Des années de bataille avec le fisc espagnol
Ce jugement favorable ne clôt pas l’ensemble des contentieux entre Shakira et le Trésor public. La chanteuse a vécu plusieurs confrontations avec l’administration fiscale concernant différentes périodes.
Shakira a débuté une relation sentimentale avec le footballeur Gerard Piqué en 2011. Selon ses déclarations, elle s’est installée durablement à Barcelone fin 2014, transférant sa résidence fiscale des Bahamas vers l’Espagne en 2015.
L’accord de 2023 pour éviter le procès
Pour les exercices 2012, 2013 et 2014, l’artiste avait conclu un arrangement avec le parquet en 2023. Elle a reconnu sa culpabilité, évitant ainsi un procès médiatisé.
Cette transaction lui a coûté une amende dépassant 7,3 millions d’euros, représentant 50% du montant de la fraude alléguée. Elle avait préalablement versé 17,45 millions d’euros pour régulariser sa situation.
La régularisation de 2018
Une autre procédure concernant l’année 2018 avait également été lancée. La chanteuse a dû s’acquitter de 6,6 millions d’euros pour des irrégularités constatées dans sa déclaration fiscale.
Un nom dans les Pandora Papers
Le nom de Shakira est apparu dans la vaste enquête journalistique des « Pandora Papers ». Cette investigation mondiale a révélé comment certaines personnalités auraient dissimulé des actifs dans des structures offshore.
Cette apparition avait renforcé la pression médiatique et judiciaire autour de la situation fiscale de l’artiste.
Un retour sur scène attendu
Malgré ces turbulences judiciaires, Shakira prévoit de se produire en concert en Espagne en septembre prochain. Il s’agira de sa première performance dans le pays depuis 2018, marquant un retour symbolique après ces années de contentieux.
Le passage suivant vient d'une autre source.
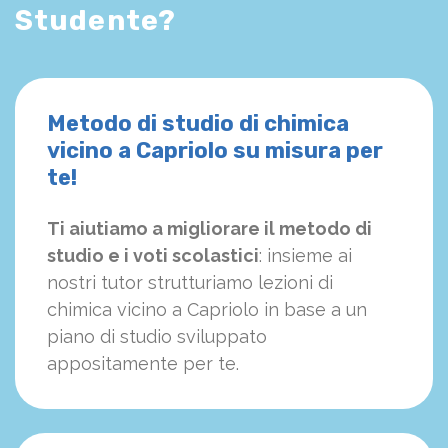
Studente?
Metodo di studio di chimica
vicino a Capriolo su misura per
te!
Ti aiutiamo a migliorare il metodo di
studio e i voti scolastici
: insieme ai
nostri tutor strutturiamo
le
zioni di
chimica vicino a Capriolo in base a un
piano di studio sviluppato
appositamente per te.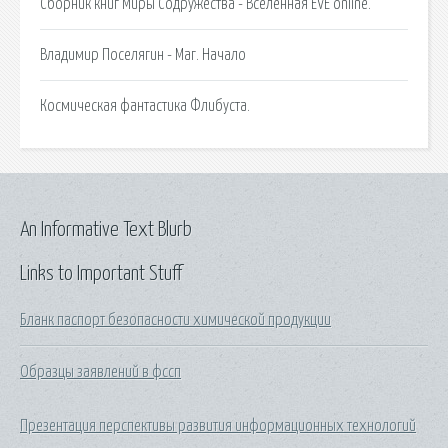
Сборник книг Миры Содружества - Вселенная EVE online.
Владимир Поселягин - Маг. Начало
Космическая фантастика Флибуста.
An Informative Text Blurb
Links to Important Stuff
Бланк паспорт безопасности химической продукции
Образцы заявлений в фссп
Презентация перспективы развития информационных технологий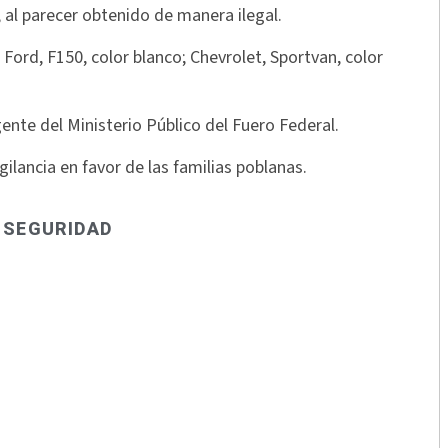
 al parecer obtenido de manera ilegal.
; Ford, F150, color blanco; Chevrolet, Sportvan, color
ente del Ministerio Público del Fuero Federal.
ilancia en favor de las familias poblanas.
,
SEGURIDAD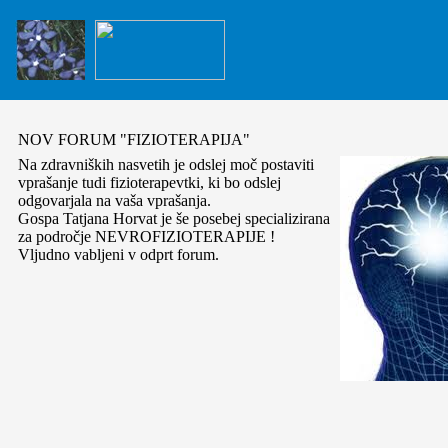
NOV FORUM "FIZIOTERAPIJA"
Na zdravniških nasvetih je odslej moč postaviti
vprašanje tudi fizioterapevtki, ki bo odslej
odgovarjala na vaša vprašanja.
Gospa Tatjana Horvat je še posebej specializirana
za področje NEVROFIZIOTERAPIJE !
Vljudno vabljeni v odprt forum.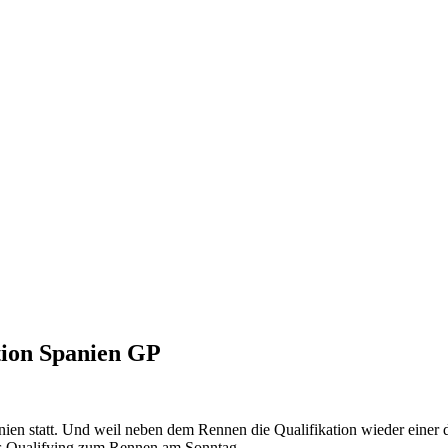
tion Spanien GP
nien statt. Und weil neben dem Rennen die Qualifikation wieder einer
as Qualifying zum Rennen am Sonntag.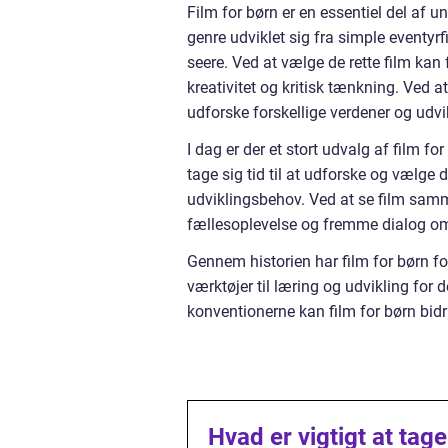
Film for børn er en essentiel del af 
genre udviklet sig fra simple eventyrf
seere. Ved at vælge de rette film kan
kreativitet og kritisk tænkning. Ved a
udforske forskellige verdener og udvi
I dag er der et stort udvalg af film for
tage sig tid til at udforske og vælge de
udviklingsbehov. Ved at se film sa
fællesoplevelse og fremme dialog om
Gennem historien har film for børn 
værktøjer til læring og udvikling for
konventionerne kan film for børn bidra
Hvad er vigtigt at tag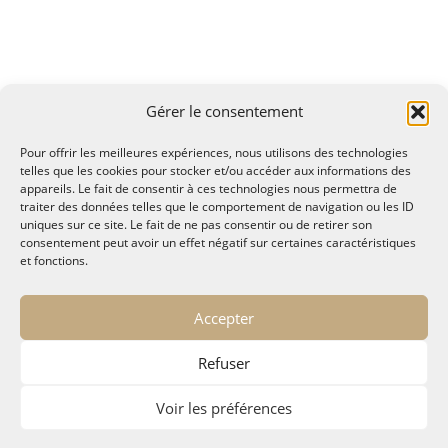
Gérer le consentement
Pour offrir les meilleures expériences, nous utilisons des technologies
telles que les cookies pour stocker et/ou accéder aux informations des
appareils. Le fait de consentir à ces technologies nous permettra de
traiter des données telles que le comportement de navigation ou les ID
uniques sur ce site. Le fait de ne pas consentir ou de retirer son
consentement peut avoir un effet négatif sur certaines caractéristiques
et fonctions.
© MALTAE, Mémoire A Lire, Territoire A l'Ecoute / 1995-
Accepter
2025
32, chemin Saint Lazare - Hyères 83400
Refuser
maltae2(arobase)gmail.com
Politique de confidentialité
Voir les préférences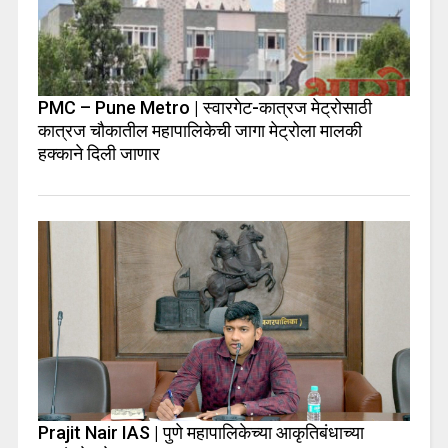
PMC – Pune Metro | स्वारगेट-कात्रज मेट्रोसाठी
कात्रज चौकातील महापालिकेची जागा मेट्रोला मालकी
हक्काने दिली जाणार
Prajit Nair IAS | पुणे महापालिकेच्या आकृतिबंधाच्या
Une pratique qui vise aussi d’autres stars
Shakira n’est pas la seule célébrité internationale à avoir été confrontée au fisc espagnol. D’autres figures du sport mondial, comme Cristiano Ronaldo et Lionel Messi, ont également été condamnées à verser des amendes importantes.
Ces affaires illustrent la détermination de l’administration fiscale espagnole à poursuivre les personnalités étrangères résidant sur son territoire.